Gary, you are one of the best men I know, and I thank you for everything you've done for my family. You will be insanely missed.

Sunday, December 1, 2013

Dudes get cancer, too

Movember/No Shave November/Novembeard is all about prostate cancer awareness. The idea is that people see you with some ridiculous facial hair and it makes them think about it. Raising awareness through some stupid shit dudes would probably do, anyway.

To that end, I grew my Novembeard this year. But, being a guy, that's absolutely not enough. When the month ended tonight, I had to go with some ridiculous styles as I shaved back down to nothing. Enjoy.

Full Novembeard

Our 21st President, Chester A. Arthur 

Fu Manchu 

Porn 'stache 

Groucho Marx 

And finally, back to normal

Tuesday, April 30, 2013

Let's try this again!

If there's one thing we all know in this world, it's that I'm bad at blogging. Typically it's because I feel like I don't have anything to say, or that what I have to say is not interesting enough that anyone would want to read it. Sure, I've blogged before, and I even succeeded in blogging 30 days in a row once. But I haven't really blogged in a few years.
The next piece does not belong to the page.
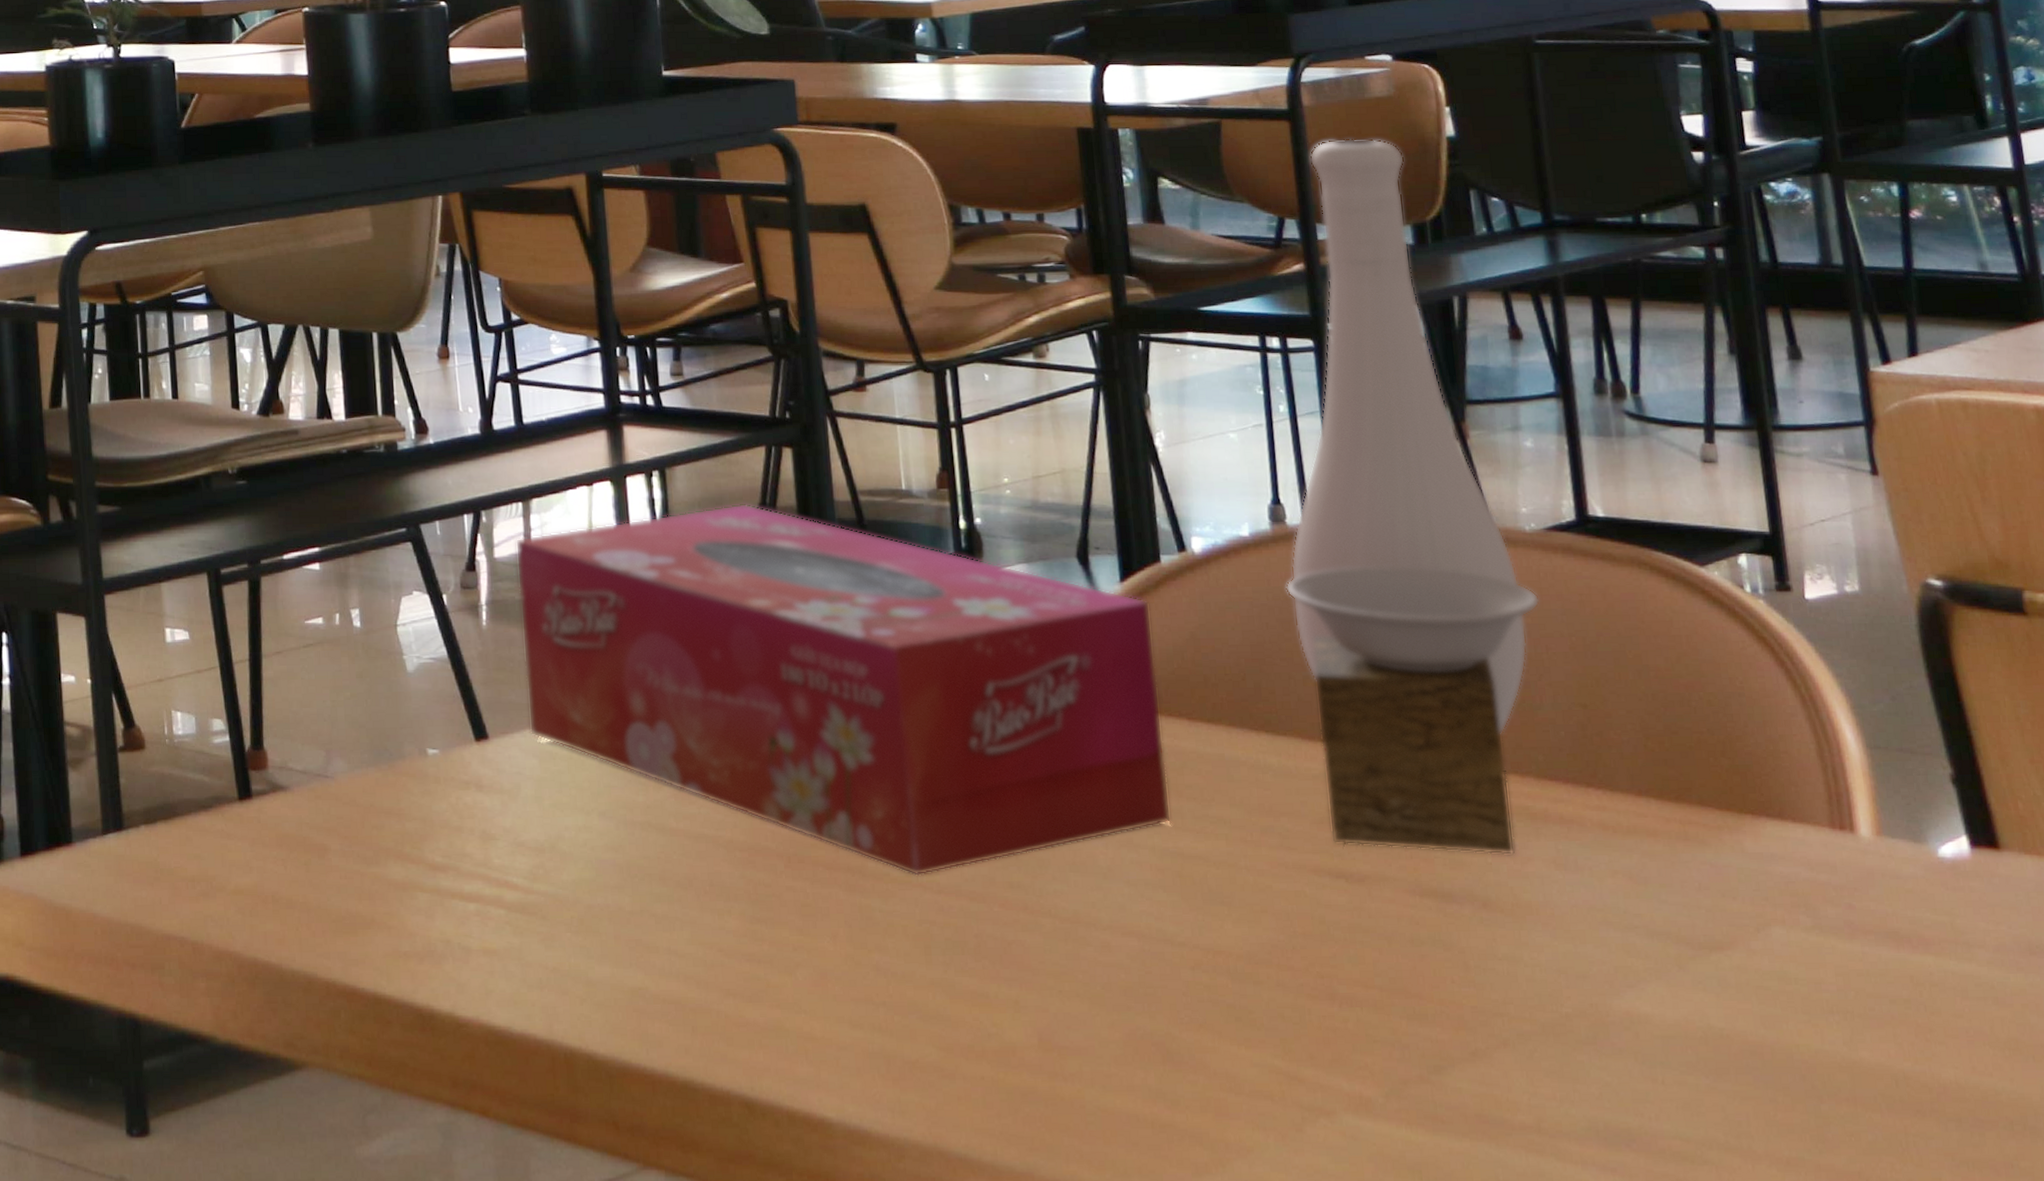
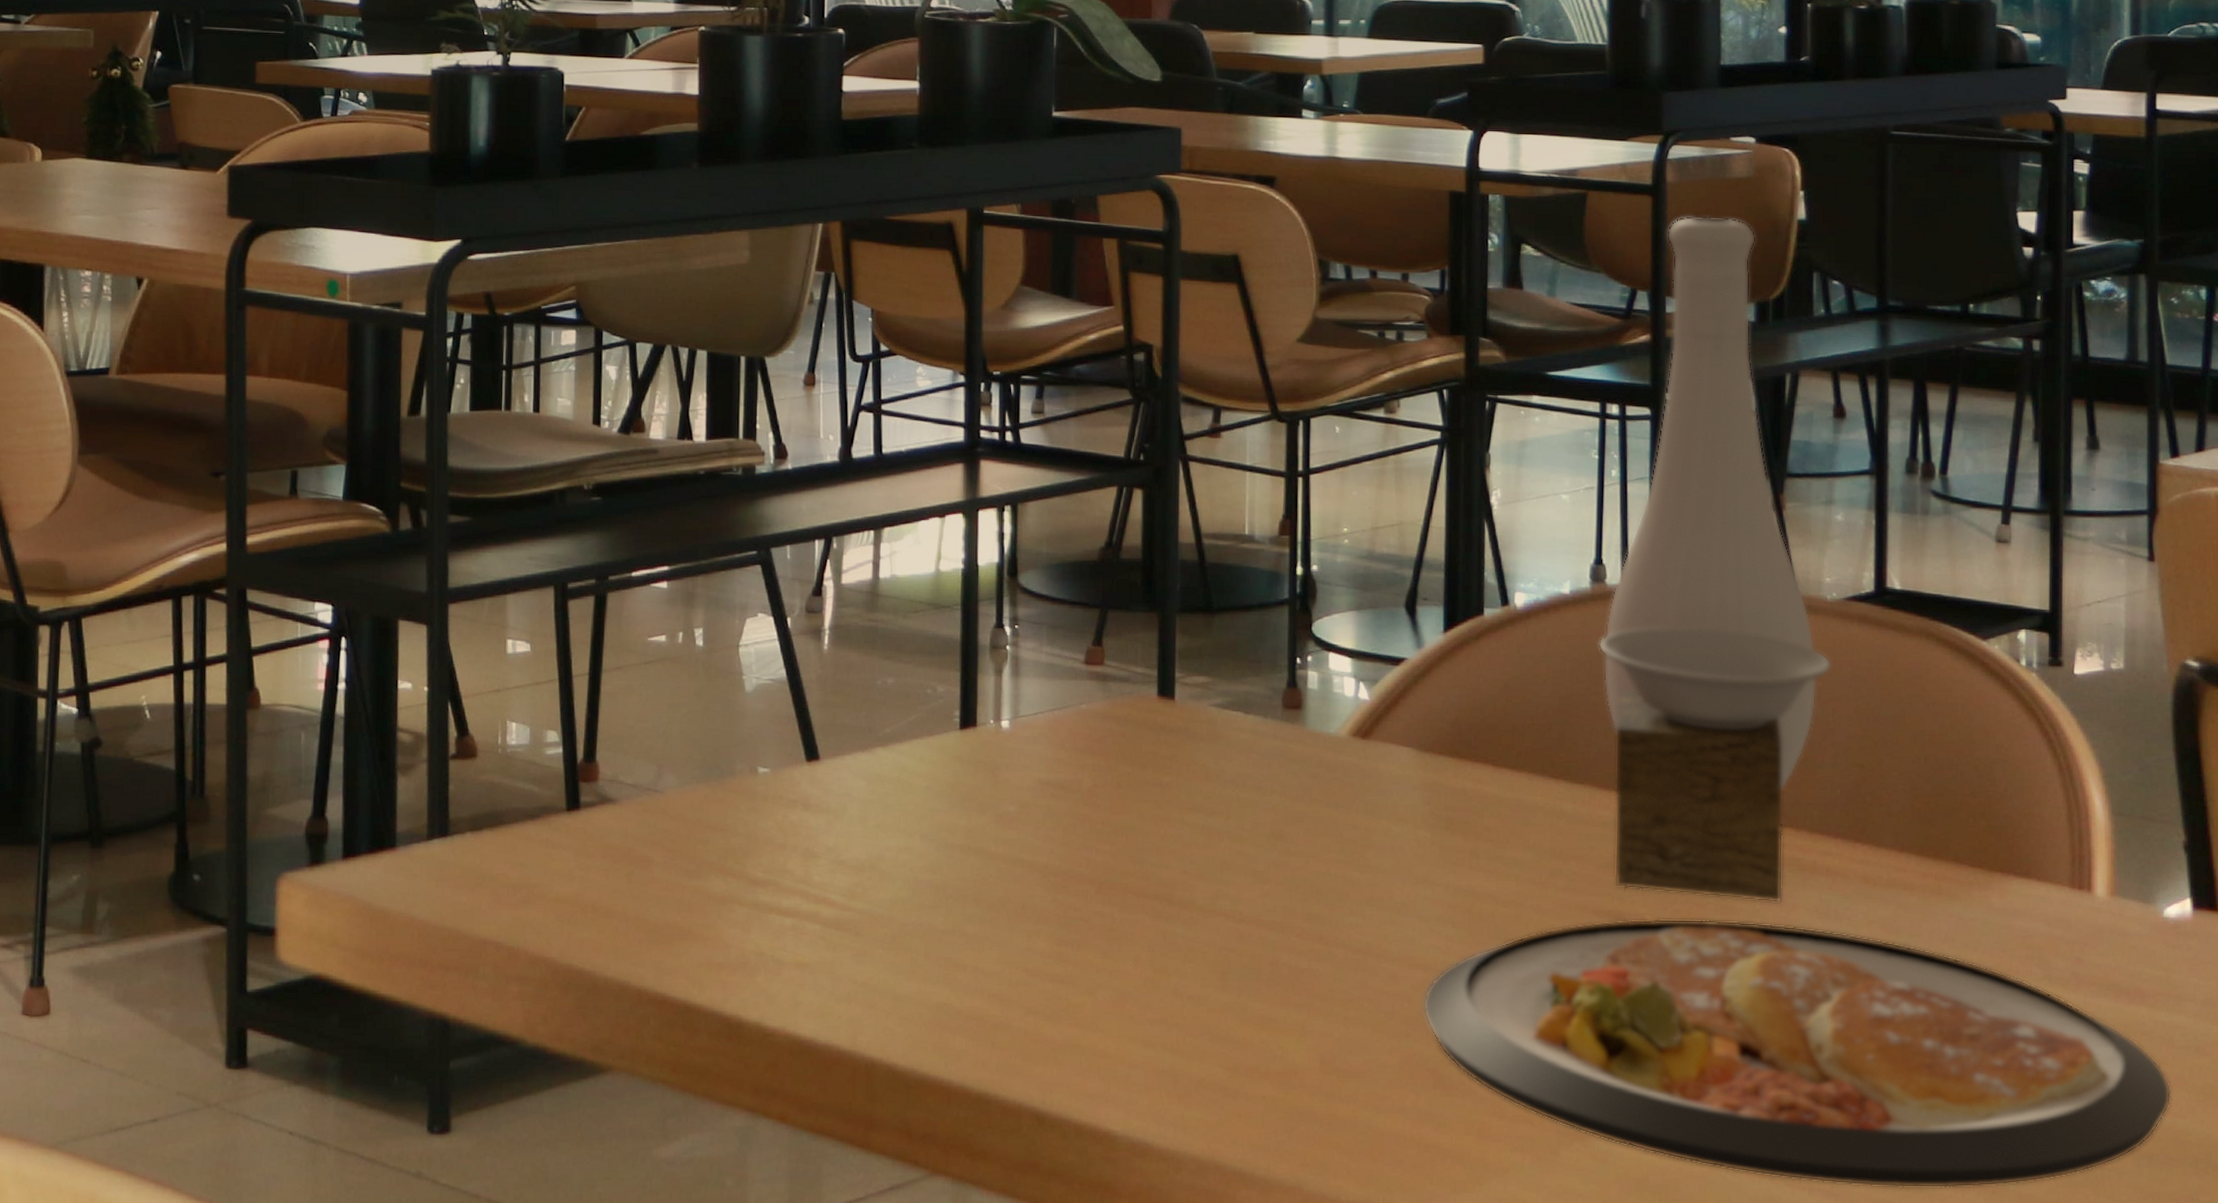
tissue box: present [515,503,1172,877] -> none [860,541,1469,906]
dish: none [1140,874,1974,1161] -> present [1422,918,2171,1189]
We're going to try this again.

I am tired of managing the software updates that are required to use any software I have to install myself. I used to find it fun to have total control over what was installed and how it was operating, but I just don't have the time or energy to deal with that anymore. So I'm going to take another run at Blogger and let the fine folks at Google deal with the backend.

If this all works out well, you'll be hearing from me more here. I don't typically share much on Facebook, and I only share a bit on Google+, but this platform will give me a place to limit the exposure of my posts to only people that come to my site. And if I feel like sharing the post to Google+, it's just a click away.

So we'll try this again and see if I have anything to say after all these years of not blogging. Welcome back to The Blog of Stuff!